Her fırsatta artık roman yazması gerektiğini söylerdi. Çok iyi de roman konuları tasarladığını ve bunları roman tekniği ile çok iyi yazabileceğini vurgulardı. Bu arzusunu gerçekleştiremedi.
Dilaver Cebeci ısrarla ve ısrarla üzerinde durmamız gereken bir şairdir. Sadece şair de değil aynı zamanda fikir adamıdır da. Yine, gerçek manada güzel Türkçemizin muhteşem bir öğretmenidir.

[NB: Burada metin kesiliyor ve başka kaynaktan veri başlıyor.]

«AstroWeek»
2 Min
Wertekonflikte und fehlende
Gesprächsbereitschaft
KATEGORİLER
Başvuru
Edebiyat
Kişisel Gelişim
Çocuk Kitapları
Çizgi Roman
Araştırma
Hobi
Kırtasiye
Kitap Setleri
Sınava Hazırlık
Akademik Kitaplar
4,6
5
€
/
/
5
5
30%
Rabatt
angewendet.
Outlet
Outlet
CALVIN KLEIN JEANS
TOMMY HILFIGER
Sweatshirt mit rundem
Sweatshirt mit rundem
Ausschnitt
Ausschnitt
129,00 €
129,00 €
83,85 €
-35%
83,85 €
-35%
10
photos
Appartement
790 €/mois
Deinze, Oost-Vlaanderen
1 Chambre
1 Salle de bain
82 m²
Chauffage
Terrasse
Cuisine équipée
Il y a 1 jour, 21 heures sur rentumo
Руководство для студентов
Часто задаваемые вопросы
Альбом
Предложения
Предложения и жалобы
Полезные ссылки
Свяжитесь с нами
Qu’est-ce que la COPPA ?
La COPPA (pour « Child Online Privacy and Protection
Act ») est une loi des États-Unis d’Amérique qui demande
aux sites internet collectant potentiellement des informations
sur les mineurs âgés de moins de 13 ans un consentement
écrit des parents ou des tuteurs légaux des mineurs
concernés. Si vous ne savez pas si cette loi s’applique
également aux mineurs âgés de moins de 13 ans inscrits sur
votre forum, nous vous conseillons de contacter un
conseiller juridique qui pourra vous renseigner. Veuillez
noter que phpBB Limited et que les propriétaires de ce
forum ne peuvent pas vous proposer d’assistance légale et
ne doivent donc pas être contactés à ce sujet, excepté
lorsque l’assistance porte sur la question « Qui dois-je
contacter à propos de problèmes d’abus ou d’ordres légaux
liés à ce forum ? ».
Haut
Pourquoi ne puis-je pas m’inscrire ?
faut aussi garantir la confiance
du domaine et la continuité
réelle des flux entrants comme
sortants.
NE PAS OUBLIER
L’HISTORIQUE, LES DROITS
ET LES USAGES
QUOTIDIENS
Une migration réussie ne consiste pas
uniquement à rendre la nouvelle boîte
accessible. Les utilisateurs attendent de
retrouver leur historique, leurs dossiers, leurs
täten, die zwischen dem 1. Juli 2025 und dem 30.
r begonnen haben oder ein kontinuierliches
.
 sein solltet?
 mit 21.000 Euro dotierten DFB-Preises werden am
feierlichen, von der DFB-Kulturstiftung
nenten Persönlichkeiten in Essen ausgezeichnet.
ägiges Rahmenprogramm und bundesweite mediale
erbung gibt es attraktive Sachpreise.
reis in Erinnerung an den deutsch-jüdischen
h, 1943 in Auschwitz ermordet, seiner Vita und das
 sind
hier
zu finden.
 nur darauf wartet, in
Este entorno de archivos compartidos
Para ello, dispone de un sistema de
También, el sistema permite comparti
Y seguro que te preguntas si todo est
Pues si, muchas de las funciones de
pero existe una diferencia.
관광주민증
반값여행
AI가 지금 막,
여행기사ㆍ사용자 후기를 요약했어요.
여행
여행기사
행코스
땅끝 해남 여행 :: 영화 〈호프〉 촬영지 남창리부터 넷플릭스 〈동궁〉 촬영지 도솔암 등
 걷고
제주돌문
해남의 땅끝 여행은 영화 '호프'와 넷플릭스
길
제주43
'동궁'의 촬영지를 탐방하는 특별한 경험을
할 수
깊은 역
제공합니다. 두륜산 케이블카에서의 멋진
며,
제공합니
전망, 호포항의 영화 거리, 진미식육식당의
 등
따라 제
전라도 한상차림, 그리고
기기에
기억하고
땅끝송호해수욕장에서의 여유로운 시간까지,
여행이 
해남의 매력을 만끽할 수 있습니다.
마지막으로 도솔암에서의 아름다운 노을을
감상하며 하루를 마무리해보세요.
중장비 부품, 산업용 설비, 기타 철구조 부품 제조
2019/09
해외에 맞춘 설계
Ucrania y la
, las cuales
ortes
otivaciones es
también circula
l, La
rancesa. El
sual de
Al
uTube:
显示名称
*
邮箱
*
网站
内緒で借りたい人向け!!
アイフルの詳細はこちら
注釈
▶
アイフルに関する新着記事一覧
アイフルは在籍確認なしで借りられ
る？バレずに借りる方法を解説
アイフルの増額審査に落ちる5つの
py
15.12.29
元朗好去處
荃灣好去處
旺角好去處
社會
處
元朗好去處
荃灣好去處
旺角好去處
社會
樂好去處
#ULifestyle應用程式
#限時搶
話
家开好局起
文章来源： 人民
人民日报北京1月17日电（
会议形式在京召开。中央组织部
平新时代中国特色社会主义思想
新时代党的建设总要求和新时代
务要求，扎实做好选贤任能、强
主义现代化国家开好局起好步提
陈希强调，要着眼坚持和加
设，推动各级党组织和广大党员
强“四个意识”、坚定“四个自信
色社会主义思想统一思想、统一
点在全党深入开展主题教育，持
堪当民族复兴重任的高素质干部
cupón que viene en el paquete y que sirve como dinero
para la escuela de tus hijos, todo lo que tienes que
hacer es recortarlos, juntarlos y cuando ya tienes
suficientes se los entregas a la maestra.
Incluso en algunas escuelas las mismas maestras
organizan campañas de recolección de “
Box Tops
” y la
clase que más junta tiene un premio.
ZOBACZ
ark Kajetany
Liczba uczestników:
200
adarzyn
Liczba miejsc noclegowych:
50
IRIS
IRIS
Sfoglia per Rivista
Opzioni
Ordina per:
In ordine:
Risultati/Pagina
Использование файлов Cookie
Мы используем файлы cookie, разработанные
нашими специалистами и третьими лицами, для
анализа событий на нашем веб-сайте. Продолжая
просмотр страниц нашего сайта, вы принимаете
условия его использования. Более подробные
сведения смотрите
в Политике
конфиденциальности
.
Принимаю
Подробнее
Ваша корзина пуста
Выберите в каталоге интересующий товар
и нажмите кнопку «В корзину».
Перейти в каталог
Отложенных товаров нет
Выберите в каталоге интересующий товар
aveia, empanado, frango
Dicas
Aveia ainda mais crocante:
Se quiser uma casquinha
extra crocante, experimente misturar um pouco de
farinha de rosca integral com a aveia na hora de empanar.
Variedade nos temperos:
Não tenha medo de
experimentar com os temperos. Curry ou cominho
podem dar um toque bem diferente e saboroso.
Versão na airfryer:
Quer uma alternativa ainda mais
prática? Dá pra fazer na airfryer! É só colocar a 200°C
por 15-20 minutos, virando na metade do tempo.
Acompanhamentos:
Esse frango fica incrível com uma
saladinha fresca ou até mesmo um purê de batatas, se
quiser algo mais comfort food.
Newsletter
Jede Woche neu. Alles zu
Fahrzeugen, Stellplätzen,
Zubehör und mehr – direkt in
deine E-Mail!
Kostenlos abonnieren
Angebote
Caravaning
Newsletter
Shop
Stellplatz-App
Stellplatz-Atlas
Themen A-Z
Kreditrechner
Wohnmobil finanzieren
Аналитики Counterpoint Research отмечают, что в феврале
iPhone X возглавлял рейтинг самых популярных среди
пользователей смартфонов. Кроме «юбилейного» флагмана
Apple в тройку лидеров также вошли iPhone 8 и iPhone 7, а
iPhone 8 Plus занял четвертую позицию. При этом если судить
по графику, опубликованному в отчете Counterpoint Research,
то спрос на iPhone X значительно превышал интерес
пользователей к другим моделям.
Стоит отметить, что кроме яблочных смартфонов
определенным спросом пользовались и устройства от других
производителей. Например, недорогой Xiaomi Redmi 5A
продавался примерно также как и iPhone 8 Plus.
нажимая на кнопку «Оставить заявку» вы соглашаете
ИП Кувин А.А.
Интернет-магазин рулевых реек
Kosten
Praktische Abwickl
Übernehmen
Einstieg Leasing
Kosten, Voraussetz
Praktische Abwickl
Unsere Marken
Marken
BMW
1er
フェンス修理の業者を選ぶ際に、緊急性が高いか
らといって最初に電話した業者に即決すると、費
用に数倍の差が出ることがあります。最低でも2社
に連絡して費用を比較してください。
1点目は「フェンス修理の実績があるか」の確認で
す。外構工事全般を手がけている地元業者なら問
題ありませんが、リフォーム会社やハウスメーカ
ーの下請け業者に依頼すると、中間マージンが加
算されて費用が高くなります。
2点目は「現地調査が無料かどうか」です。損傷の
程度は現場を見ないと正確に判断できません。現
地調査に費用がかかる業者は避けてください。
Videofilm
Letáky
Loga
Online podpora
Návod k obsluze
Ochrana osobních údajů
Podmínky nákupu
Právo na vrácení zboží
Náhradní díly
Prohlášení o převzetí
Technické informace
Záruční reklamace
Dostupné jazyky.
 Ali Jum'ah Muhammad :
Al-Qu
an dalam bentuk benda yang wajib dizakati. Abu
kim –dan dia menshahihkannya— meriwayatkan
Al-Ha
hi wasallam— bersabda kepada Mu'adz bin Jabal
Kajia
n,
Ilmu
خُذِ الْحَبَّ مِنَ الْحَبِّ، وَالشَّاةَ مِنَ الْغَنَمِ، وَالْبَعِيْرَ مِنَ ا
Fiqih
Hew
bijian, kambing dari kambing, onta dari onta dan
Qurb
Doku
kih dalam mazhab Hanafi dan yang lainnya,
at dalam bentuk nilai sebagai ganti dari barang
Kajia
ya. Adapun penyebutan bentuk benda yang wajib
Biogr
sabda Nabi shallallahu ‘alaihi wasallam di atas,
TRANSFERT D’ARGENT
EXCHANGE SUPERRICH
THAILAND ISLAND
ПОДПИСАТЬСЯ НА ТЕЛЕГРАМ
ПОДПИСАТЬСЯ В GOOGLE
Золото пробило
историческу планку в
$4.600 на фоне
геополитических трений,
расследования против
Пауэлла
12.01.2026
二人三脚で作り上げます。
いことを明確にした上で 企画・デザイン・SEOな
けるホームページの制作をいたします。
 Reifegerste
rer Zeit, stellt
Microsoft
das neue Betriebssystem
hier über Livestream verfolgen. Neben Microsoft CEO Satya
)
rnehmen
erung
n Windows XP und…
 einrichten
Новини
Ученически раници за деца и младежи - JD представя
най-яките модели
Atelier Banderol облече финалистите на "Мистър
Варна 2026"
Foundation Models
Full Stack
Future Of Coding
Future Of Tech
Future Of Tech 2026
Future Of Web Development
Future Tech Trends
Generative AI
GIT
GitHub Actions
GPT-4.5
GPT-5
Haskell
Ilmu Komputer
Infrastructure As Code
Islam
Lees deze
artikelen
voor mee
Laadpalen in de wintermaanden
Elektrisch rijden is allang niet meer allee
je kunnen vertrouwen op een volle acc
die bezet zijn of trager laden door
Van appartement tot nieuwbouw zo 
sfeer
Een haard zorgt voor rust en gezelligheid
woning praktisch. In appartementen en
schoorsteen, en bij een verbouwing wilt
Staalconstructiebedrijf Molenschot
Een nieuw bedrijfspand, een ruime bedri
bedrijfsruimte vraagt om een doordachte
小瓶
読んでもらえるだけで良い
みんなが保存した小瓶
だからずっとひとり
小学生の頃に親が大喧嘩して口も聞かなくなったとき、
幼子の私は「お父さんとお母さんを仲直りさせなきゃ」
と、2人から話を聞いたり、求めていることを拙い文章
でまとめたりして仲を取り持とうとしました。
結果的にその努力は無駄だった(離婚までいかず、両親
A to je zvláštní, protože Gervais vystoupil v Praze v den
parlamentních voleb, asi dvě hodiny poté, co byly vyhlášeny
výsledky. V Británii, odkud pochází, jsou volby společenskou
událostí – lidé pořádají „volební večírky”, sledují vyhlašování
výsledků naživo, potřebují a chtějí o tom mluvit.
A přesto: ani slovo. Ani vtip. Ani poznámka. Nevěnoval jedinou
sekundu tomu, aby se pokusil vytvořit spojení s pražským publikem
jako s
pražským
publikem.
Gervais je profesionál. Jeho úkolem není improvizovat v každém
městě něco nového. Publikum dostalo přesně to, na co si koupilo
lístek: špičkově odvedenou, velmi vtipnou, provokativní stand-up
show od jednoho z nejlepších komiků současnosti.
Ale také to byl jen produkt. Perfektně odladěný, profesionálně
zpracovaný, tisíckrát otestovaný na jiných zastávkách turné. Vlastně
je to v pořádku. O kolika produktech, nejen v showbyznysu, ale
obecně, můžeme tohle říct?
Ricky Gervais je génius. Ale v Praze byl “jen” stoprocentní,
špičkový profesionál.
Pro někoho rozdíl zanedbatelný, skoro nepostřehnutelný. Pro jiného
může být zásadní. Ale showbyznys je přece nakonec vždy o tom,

Şimdi yine Üsküdar’a gider, Doğancılar yokuşunu çıkarak Onun çok sevdiği Doğancılar Parkı’na varırım. Asithane’nin önünde dolanırım. Hüzünlenir ve duygulanırım. Önceleri onu görmeden asla dönemezdim. Şimdi ise onu görmem. Aramam da. Çünkü kahrolurum. İçime sığınır, geçmişin güzel ve anlamlı günlerinin hayaliyle geri dönerim.
Dilaver Cebeci aklıma her düştüğünde ; “Acaba benim için o,eserlerinden daha mı görkemlidir?” sorusu da onun ifadesiyle “akıldan sıyrılmış aklıma(!)” hep düşer.